For each patient, the longitudinal vectors after the disease onset are collected. We used 10 years as the endpoint of disease progression, meaning that we collected 10 longitudinal vectors for each available patient (n = 110), using CRC as an example. We again computed the average of the vectors within individual patients and used them to perform the PCA (Fig. 7b). We defined the occurrence of phenotypes as phenotypes that only occur after the onset of diseases, which did not exist before the disease onset. The new phenotypes were first counted and then normalized by the number of patients within each cluster, represented as frequency. We then selected the top 15 phenotypes within each cluster and represented them in the plot (Fig. 7c).

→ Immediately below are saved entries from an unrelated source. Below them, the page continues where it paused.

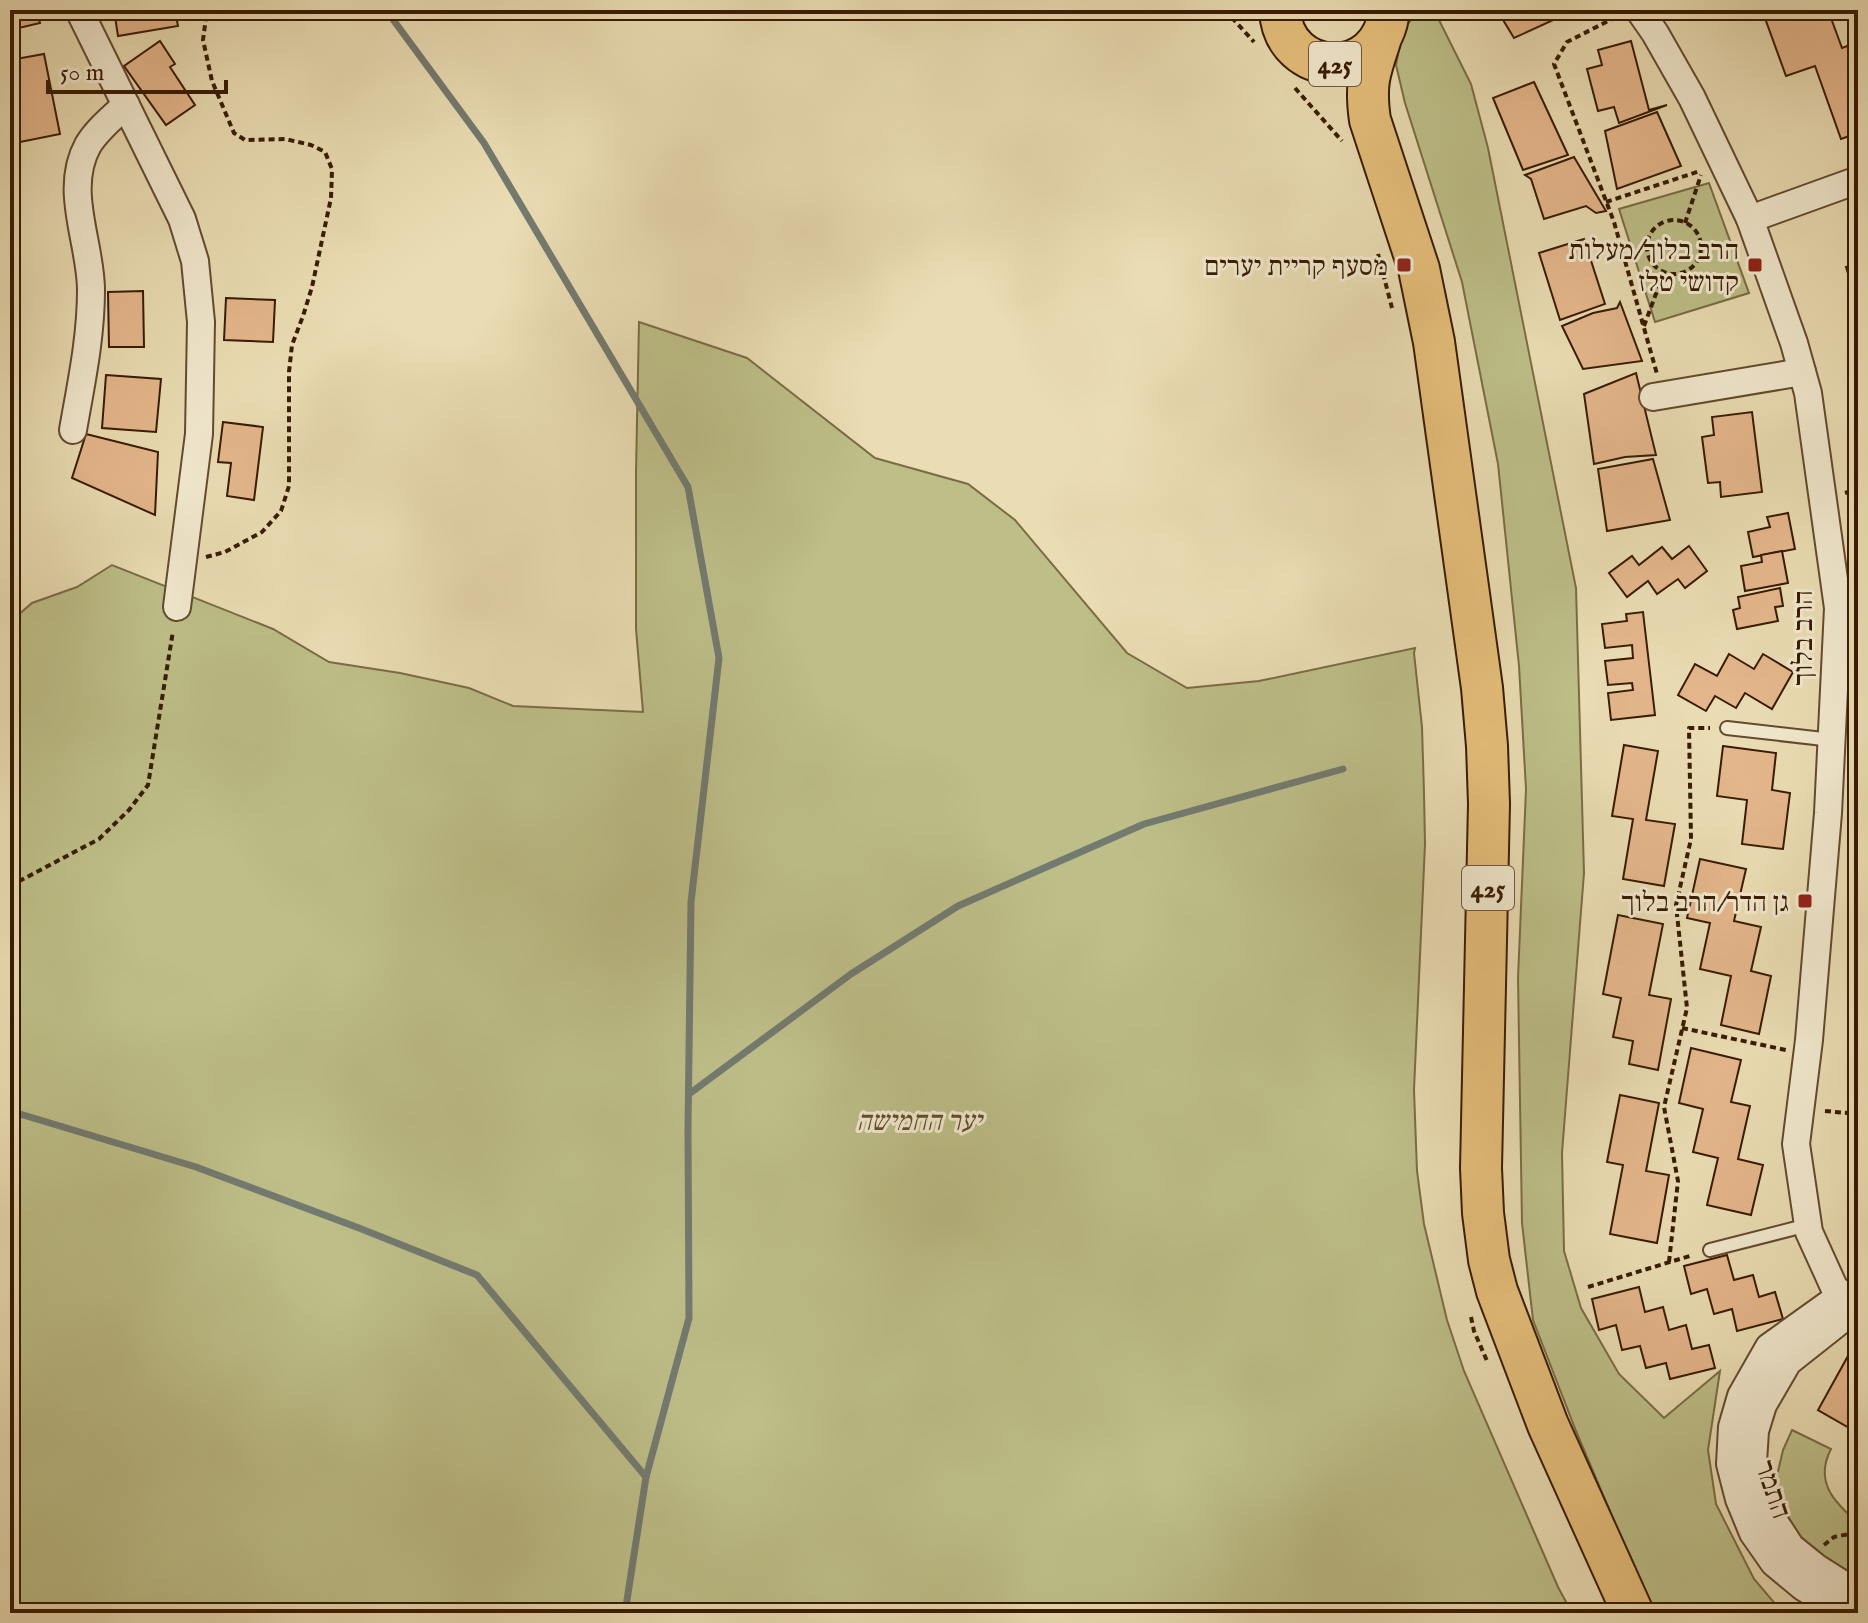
<svg xmlns="http://www.w3.org/2000/svg" width="1868" height="1623" font-family="'IM FELL English','Frank Ruhl Libre',serif">
<style>
.green{fill:#bdbe88;stroke:#7a6c45;stroke-width:2}
.lines{fill:none;stroke-linecap:round;stroke-linejoin:round}
.stream{stroke:#737a6f;stroke-width:7}
.building{fill:#e4b68b;stroke:#381b02;stroke-width:2}
.lane-casing{stroke:#644b2e;stroke-width:16}
.street-casing{stroke:#644b2e;stroke-width:30}
.primary-casing{stroke:#381b02;stroke-width:44}
.path{stroke:#381b02;stroke-width:4;stroke-dasharray:6 4;stroke-linecap:butt}
.lane{stroke:#f1e8ce;stroke-width:12}
.street{stroke:#f1e8ce;stroke-width:26}
.primary{stroke:#e5be7a;stroke-width:40}
.poi-dot{fill:#8f2418;stroke:#f1e8ce;stroke-width:3}
.labels{text-anchor:middle;stroke-width:6;stroke-linejoin:round;paint-order:stroke}
.shield{fill:#f1e8ce;stroke:#70583f;stroke-width:2}
.shield-label{font-size:26px;font-weight:bold;fill:#381b02}
.poi-label{font-size:28px;fill:#381b02;stroke:#f1e8ce;text-anchor:end}
.street-label{font-size:28px;fill:#381b02;stroke:#f1e8ce}
.park-label{font-size:28px;font-style:italic;fill:#604c2a;stroke:#f1e8ce}
</style>
<rect width="100%" height="100%" fill="#eadcb3"/>
<filter id="stains"><feTurbulence type="fractalNoise" baseFrequency=".0025" numOctaves="4"/><feColorMatrix values="0 0 0 0 .2 0 0 0 0 .09 0 0 0 0 .02 0 0 0 .5 -.17"/></filter>
<radialGradient id="worn" r=".72"><stop offset=".6" stop-color="#630" stop-opacity="0"/><stop offset="1" stop-color="#630" stop-opacity=".3"/></radialGradient>
<g class="green">
<path d="M1420,10H1434L1471,84L1488,148L1576,588L1584,873L1562,1153L1564,1251L1581,1308L1619,1374L1664,1418L1720,1371L1708,1450L1716,1504L1754,1579L1783,1613H1653L1576,1431L1533,1320L1522,1223L1518,978L1526,789L1519,666L1498,464L1462,282L1405,103L1396,65L1403,29Z"/>
<path d="M1709,183L1749,293L1655,322L1619,209Z"/>
<path d="M639,322L747,358L875,458L968,484L1015,520L1127,653L1187,688L1259,681L1415,648L1414,653L1422,727L1424,793L1425,844L1414,1090L1417,1171L1424,1224L1447,1320L1464,1371L1558,1587L1572,1613H10V622L32,603L77,587L112,565L273,629L329,662L400,673L469,688L513,706L643,712L636,629V472Z"/>
<path d="M1792,1430L1831,1449C1814,1482 1834,1502 1858,1523V1579L1824,1560L1798,1539L1784,1506L1776,1480L1783,1450Z"/>
</g>
<g class="lines">
<g class="stream">
<path d="M386,10L484,143L688,487L719,658L691,902L688,1128L689,1318L646,1477L625,1613"/>
<path d="M689,1094L851,974L958,906L1144,824L1343,769"/>
<path d="M10,1111L196,1167L359,1228L477,1275L646,1477"/>
</g>
</g>
<g class="building">
<path d="M10,10H37L40,23L10,30Z"/>
<path d="M114,10H175L178,26L118,36Z"/>
<path d="M1497,10H1571L1573,11L1514,38Z"/>
<path d="M1762,10H1828L1842,48L1858,42V133L1841,139L1815,66L1786,76Z"/>
<path d="M160,41L175,64L170,67L195,105L166,125L124,66Z"/>
<path d="M1631,41L1649,110L1667,105L1619,123L1614,107L1598,111L1587,69L1602,65L1598,50Z"/>
<path d="M44,54L60,134L10,144V60Z"/>
<path d="M1534,82L1568,155L1523,170L1493,98Z"/>
<path d="M1657,112L1681,166L1617,189L1605,131Z"/>
<path d="M1574,157L1606,211L1596,213L1586,206L1544,219L1531,179L1525,175Z"/>
<path d="M1584,239L1605,304L1560,320L1539,253Z"/>
<path d="M1858,264V305L1846,267Z"/>
<path d="M143,291L144,347H109L108,292Z"/>
<path d="M226,298L275,300L273,342L224,340Z"/>
<path d="M1620,302L1642,361L1583,369L1562,326L1593,313L1617,308Z"/>
<path d="M1636,373L1656,455L1625,457L1594,464L1584,394Z"/>
<path d="M106,375L161,379L156,432L102,428Z"/>
<path d="M1752,412L1762,492L1721,497L1720,482L1708,483L1702,437L1714,435L1712,417Z"/>
<path d="M223,422L263,427L254,500L227,496L231,463L218,462Z"/>
<path d="M86,434L158,452L155,515L72,478Z"/>
<path d="M1653,459L1670,520L1607,531L1598,469Z"/>
<path d="M1788,513L1795,549L1753,557L1748,532L1770,527L1767,517Z"/>
<path d="M1689,546L1707,571L1685,588L1678,579L1657,594L1648,581L1627,597L1609,573L1632,556L1639,565L1662,547L1672,559Z"/>
<path d="M1782,551L1788,583L1745,591L1741,566L1762,562L1761,555Z"/>
<path d="M1780,588L1783,606L1775,607L1778,621L1737,629L1733,610L1740,608L1738,597Z"/>
<path d="M1643,612L1655,715L1611,720L1608,693L1633,690L1632,683L1608,685L1605,661L1633,658L1632,645L1605,648L1602,624L1627,621L1626,614Z"/>
<path d="M1729,654L1754,669L1763,654L1793,672L1772,709L1745,693L1736,708L1715,696L1706,711L1678,695L1695,664L1717,676Z"/>
<path d="M1624,745L1658,751L1646,820L1675,824L1664,886L1623,879L1633,819L1612,816Z"/>
<path d="M1723,746L1776,753L1772,790L1790,793L1783,849L1742,844L1747,800L1717,796Z"/>
<path d="M1700,859L1746,869L1734,921L1761,927L1751,971L1771,976L1759,1034L1721,1025L1731,976L1700,969L1710,923L1687,918Z"/>
<path d="M1618,915L1663,924L1649,995L1671,999L1658,1070L1629,1064L1633,1041L1613,1037L1621,998L1603,994Z"/>
<path d="M1691,1048L1741,1060L1731,1102L1750,1106L1738,1159L1763,1165L1751,1215L1707,1205L1718,1158L1693,1152L1703,1109L1679,1103Z"/>
<path d="M1620,1095L1659,1103L1646,1171L1669,1175L1657,1243L1610,1234L1623,1165L1607,1162Z"/>
<path d="M1727,1255L1734,1280L1753,1275L1759,1297L1775,1292L1783,1319L1737,1331L1732,1309L1714,1314L1707,1289L1691,1294L1684,1266Z"/>
<path d="M1639,1287L1645,1312L1663,1307L1669,1330L1686,1325L1692,1349L1709,1345L1715,1368L1670,1379L1666,1363L1646,1368L1640,1346L1622,1350L1616,1325L1599,1330L1592,1299Z"/>
<path d="M1848,1356L1858,1362V1433L1818,1410Z"/>
</g>
<g class="lines">
<defs>
<g id="lane">
<path d="M1727,728L1832,740"/>
<path d="M1710,1250L1808,1225"/>
</g>
<g id="street">
<path d="M79,10L182,219L195,261L201,322L199,434L177,607"/>
<path d="M1639,10L1655,33L1692,98L1750,219L1794,343L1808,393L1838,608L1828,813L1809,1040L1796,1144L1809,1232L1834,1287L1858,1312"/>
<path d="M1750,219L1858,180"/>
<path d="M1653,397L1802,372"/>
<path d="M73,430C81,384 91,338 91,290C91,243 63,190 88,145C97,130 113,117 126,105"/>
<path d="M1843,1294L1769,1347L1741,1396L1732,1427L1730,1464L1739,1499L1753,1533L1774,1563L1803,1587L1844,1613"/>
<path d="M1855,1309L1788,1362L1763,1405L1755,1431L1753,1462L1761,1491L1774,1521L1791,1547L1817,1568L1858,1594"/>
</g>
<g id="primary">
<path d="M1280,10C1283,79 1382,84 1389,10"/>
<path d="M1380,41C1369,74 1365,85 1370,120L1419,269L1434,342L1482,688L1487,746L1489,804L1481,1168L1483,1213L1489,1260L1497,1291L1548,1425L1633,1613"/>
</g>
</defs>
<use href="#lane" class="lane-casing"/>
<use href="#street" class="street-casing"/>
<use href="#primary" class="primary-casing"/>
<g class="path">
<path d="M1225,10L1254,42"/>
<path d="M1616,17L1567,42L1554,64L1614,222L1657,374"/>
<path d="M1295,88L1342,141"/>
<path d="M1606,202L1700,171"/>
<circle cx="1674" cy="247" r="27"/>
<path d="M1685,223L1701,175"/>
<path d="M1378,254L1392,308"/>
<path d="M1644,326L1664,272"/>
<path d="M1845,493L1858,489"/>
<path d="M206,557L225,552L262,532L281,511L289,486V372L292,345L303,316L312,287L331,198L332,169L325,152L311,145L285,139L245,140L234,133L212,81L203,40L207,10"/>
<path d="M10,886L99,839L129,810L148,785L173,631"/>
<path d="M1682,1028L1786,1050"/>
<path d="M1825,1111L1858,1114"/>
<path d="M1669,1262L1678,1181L1664,1107L1687,1008L1676,905L1691,839L1689,728H1710"/>
<path d="M1588,1287L1693,1255"/>
<path d="M1471,1317L1474,1331L1487,1361"/>
<path d="M1824,1545L1834,1537L1855,1533L1858,1534"/>
</g>
<use href="#lane" class="lane"/>
<use href="#street" class="street"/>
<use href="#primary" class="primary"/>
</g>
<g class="poi-dot">
<rect x="1396" y="257" width="16" height="16" rx="4"/>
<rect x="1747" y="257" width="16" height="16" rx="4"/>
<rect x="1797" y="893" width="16" height="16" rx="4"/>
</g>
<g class="labels">
<g class="shield">
<rect x="1309" y="42" width="52" height="44" rx="6"/>
<rect x="1462" y="866" width="52" height="44" rx="6"/>
</g>
<g class="shield-label">
<text x="1335" y="73">425</text>
<text x="1488" y="897">425</text>
</g>
<g class="poi-label">
<text x="1739" y="259">הרב בלוך/מעלות<tspan x="1739" dy="32">קדושי טלז</tspan></text>
<text x="1388" y="275">מסעף קריית יערים</text>
<text x="1789" y="911">גן הדר/הרב בלוך</text>
</g>
<g class="street-label">
<text transform="translate(1802 638) rotate(-90)" y="10">הרב בלוך</text>
<text transform="translate(1774 1489) rotate(71)" y="10">התמר</text>
</g>
<g class="park-label">
<text x="919" y="1130">יער החמישה</text>
</g>
</g>
<rect width="1868" height="1623" fill="none" stroke="#eadcb3" stroke-width="40"/>
<rect x="12" y="12" width="1844" height="1599" fill="none" stroke="#381b02" stroke-width="4"/>
<rect x="20" y="20" width="1828" height="1583" fill="none" stroke="#381b02" stroke-width="2"/>
<path d="M48 80v12h178v-12" fill="none" stroke="#381b02" stroke-width="4"/>
<text x="60" y="80" font-size="24" fill="#381b02" stroke="#f1e8ce" stroke-width="6" paint-order="stroke">50 m</text>
<rect width="100%" height="100%" filter="url(#stains)"/>
<rect width="100%" height="100%" fill="url(#worn)"/>
</svg>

Software versions and code availability

The patient embedding model is implemented through tensorflow version 2.3.0, and the high-level API tensorflow.keras, version 2.4.0. Models were trained using an NVIDIA 2060-Super GPU with 8 GB RAM. The code for running the model and synthetic data is available at the GitHub repo https://github.com/suxian06/language-model-based-patient-embedding/tree/main. Data analysis using TSNE, PCA, GMM, and BIC was implemented through the scikit-learn version package 0.24.2 in Python. Logistic regression and analysis of variance (ANOVA) were implemented using statsmodels, version 0.12.2. Plots were generated using Matplotlib version 3.4.3, Seaborn 0.11.2. The online interactive charts were generated using Altair version 5.0.1. Survival analyses (Kaplan–Meier plot and Log-rank test) were performed using the scikit-survival packages in Python, version 0.14.0. Log-rank test used in differentiating the subgroup survival was also based on the scikit-survival package (compare_survival function). Standardization, numerical operations, and data cleaning are done with numpy version 1.23.0 and scipy version 1.6.2.